Work instructions
1/ Reproduce the part of the super-Earth article between "6a00d8341bf7f753ef013488d22630970c.jpg Rocky planets" and "least partly molten.", inclusive.
2/ Write what follows the end of the article on super-Earths and their magnetic fields.

Reading text
‘Super-Earth’ Exo Planets May Exist as Dead Zones

6a00d8341bf7f753ef013488d22630970c.jpg Rocky planets a few times heavier than Earth that were thought might be life-friendly may lack  a protective magnetic field that originates from an iron core that is at least partly molten.

A simulation of super-Earths between a few times and 10 times Earth's mass suggests that high pressures will keep the core solid, according to Guillaume Morard of the Institute of Mineralogy and Physics of Condensed Matter in Paris, France. Without a magnetic field, the planets would be bathed in harmful radiation, and their atmospheres would be eroded away by particles streaming from their stars.


The present-day Mars is a perfect example of a planet that lost its magnetic field. Planetary magnetic fields are created by massive molten metal currents within the planet's core.  A flowing current creates a magnetic field, even when the current is massive volumes of charged liquid metal moving under the influence of temperature gradients (convection).  But magnetic analysis of Martian sites by Berkeley researchers show that the red planet's protective field was switched off half a billion years ago.

Without the magnetic field Mars and perhaps Super Earths in the Milky Way are defenseless against the radiation that constantly pours in from space. Earth is thought to have survived the same space-bombing because of our superior size, with our dynamo maybe stuttering a little but — very importantly — not stopping.

So life would have trouble getting started on super-Earths, even if they lie in the habitable zone around their stars.

However, Vlada Stamankovic of the German Aerospace Center in Berlin reckons it is too soon to rule out molten iron cores — and magnetic fields — for super-Earths. Their interiors might get hot enough to melt iron, he says. "Actual temperatures could be much larger than assumed — we simply do not know."

Entries drawn from a collection:
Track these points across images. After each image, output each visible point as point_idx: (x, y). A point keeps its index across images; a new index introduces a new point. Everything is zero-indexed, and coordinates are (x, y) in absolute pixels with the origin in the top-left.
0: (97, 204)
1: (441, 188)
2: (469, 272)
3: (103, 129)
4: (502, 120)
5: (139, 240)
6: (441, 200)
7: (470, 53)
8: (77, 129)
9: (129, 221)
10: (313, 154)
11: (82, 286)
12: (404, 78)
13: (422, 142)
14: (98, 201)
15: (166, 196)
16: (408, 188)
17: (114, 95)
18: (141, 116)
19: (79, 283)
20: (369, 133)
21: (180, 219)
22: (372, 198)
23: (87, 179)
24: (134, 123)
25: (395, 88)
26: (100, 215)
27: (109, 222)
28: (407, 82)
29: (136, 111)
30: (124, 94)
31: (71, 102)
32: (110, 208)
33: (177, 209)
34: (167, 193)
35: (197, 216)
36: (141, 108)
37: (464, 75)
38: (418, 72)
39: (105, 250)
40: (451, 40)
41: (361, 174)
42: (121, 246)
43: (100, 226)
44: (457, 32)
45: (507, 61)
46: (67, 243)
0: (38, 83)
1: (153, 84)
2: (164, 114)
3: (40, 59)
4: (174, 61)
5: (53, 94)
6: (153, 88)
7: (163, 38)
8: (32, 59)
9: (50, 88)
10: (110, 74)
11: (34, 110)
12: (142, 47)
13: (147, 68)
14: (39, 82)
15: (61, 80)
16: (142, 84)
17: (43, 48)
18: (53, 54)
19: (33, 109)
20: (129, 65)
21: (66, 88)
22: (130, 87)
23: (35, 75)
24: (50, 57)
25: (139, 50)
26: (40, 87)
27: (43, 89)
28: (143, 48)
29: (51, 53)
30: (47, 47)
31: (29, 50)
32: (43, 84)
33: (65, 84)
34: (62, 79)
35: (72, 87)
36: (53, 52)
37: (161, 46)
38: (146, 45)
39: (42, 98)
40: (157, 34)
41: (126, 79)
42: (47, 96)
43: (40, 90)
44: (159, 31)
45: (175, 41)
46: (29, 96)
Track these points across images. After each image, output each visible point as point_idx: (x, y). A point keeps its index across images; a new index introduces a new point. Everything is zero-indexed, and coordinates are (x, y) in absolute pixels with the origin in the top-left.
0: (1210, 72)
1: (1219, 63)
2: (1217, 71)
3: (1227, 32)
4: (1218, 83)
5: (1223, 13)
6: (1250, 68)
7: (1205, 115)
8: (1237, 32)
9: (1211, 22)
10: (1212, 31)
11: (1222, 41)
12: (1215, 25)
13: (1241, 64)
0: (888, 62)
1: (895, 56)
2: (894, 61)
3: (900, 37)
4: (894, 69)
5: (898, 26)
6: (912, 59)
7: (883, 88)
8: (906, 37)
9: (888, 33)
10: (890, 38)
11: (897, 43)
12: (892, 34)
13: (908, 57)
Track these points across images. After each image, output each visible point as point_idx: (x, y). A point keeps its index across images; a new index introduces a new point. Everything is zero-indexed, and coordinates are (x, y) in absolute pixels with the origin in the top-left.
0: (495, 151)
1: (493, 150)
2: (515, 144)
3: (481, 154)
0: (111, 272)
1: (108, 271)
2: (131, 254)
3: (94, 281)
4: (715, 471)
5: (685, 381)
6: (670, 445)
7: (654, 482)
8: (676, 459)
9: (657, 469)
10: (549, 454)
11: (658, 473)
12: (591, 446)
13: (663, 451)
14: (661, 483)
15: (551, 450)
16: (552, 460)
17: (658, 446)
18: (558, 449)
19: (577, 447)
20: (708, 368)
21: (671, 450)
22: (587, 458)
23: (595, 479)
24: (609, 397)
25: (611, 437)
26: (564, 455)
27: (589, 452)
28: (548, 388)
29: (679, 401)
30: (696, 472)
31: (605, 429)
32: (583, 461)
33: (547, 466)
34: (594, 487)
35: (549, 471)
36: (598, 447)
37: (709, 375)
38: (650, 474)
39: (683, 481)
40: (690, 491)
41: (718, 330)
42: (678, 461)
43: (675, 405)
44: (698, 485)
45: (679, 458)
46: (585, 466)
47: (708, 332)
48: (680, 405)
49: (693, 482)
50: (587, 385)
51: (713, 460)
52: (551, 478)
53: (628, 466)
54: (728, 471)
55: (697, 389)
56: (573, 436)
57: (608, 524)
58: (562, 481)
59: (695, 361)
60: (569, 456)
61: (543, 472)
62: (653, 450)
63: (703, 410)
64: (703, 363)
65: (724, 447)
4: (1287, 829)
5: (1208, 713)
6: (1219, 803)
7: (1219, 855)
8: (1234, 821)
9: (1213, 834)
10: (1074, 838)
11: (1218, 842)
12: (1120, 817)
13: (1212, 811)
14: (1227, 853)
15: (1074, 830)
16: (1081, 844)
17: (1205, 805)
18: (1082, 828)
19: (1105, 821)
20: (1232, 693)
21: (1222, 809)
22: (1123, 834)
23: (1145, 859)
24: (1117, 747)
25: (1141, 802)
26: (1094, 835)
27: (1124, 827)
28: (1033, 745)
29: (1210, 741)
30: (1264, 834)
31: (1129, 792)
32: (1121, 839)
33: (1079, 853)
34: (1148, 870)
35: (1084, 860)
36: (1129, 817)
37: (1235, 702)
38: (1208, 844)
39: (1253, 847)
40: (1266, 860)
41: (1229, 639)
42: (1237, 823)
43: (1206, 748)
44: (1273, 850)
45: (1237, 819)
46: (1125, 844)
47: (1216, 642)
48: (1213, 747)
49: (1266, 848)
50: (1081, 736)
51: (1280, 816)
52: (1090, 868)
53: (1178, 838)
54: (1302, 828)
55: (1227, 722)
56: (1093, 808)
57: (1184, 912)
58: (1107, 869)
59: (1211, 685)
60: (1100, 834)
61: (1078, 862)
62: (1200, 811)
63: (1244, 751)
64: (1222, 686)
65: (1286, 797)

Solved tasks
1/
6a00d8341bf7f753ef013488d22630970c.jpg Rocky planets a few times heavier than Earth that were thought might be life-friendly may lack  a protective magnetic field that originates from an iron core that is at least partly molten.

2/
About 1000+ exoplanets are now known, but most of these have been hot giants circling too close to their stars, because they are easiest to find. As techniques have been refined, smaller planets have come into view, and a recent survey by University of California astronomers, Andrew Howard and Geoffrey Marcy, concluded that about a quarter of all Sun-like stars should have Earth-size planets.

Analysis of the Kepler Mission "1000," may soon reveal Earth-size planets as well as the existence of magnetic fields and the possibility of life-bearing habitats.

Enough exoplanet research has been done so far that a cautious prediction can be made that the odds are that a life-bearing planet will orbit an M (red) dwarf star found in surveys taken within 100 light-years of Earth. Red dwarfs are much more numerous than sun-like stars, which exponentially increases the chances of being life favorable.

M dwarfs make up at least 70% of the Milky Way's stars. Their masses range from roughly half to one-twentieth the mass of our sun, but what M dwarfs lack in size, they more than make up for in longevity. Astronomers estimate that these stars can burn for 40 billion to 100 billion years, giving any habitable planets plenty of time to evolve life. (The life span of our own sun, a G-class star, is about 10 billion years.) But during at least the first few billion years of their lives, M dwarfs also sport huge magnetic fields that routinely interact with their atmospheres to create coronal mass ejections—enormous outbursts of matter from the star's highly ionized corona—and proton-rich flares.

The planet will be in the habitable, "goldilocks" zone around a red dwarf –– the zone where liquid water can remain stable on a planet’s surface. The zone will be closer to the cool red dwarf than the Earth's habitable zone to our Sun.

The profile of a planet in the habitable zone of a red dwarf includes an orbit completed in a mere two weeks, which will provide astronomers with multiple transits to enhance odds of being observed as well as being more likely to be in an orbit aligned along our Earth-bound line of sight.

Because they are much cooler than our sun, any potentially habitable planet would need to orbit them much closer than Earth does, putting it smack in the danger zone. But a new study indicates that these planets may be unexpectedly shielded from solar activity, keeping life safe.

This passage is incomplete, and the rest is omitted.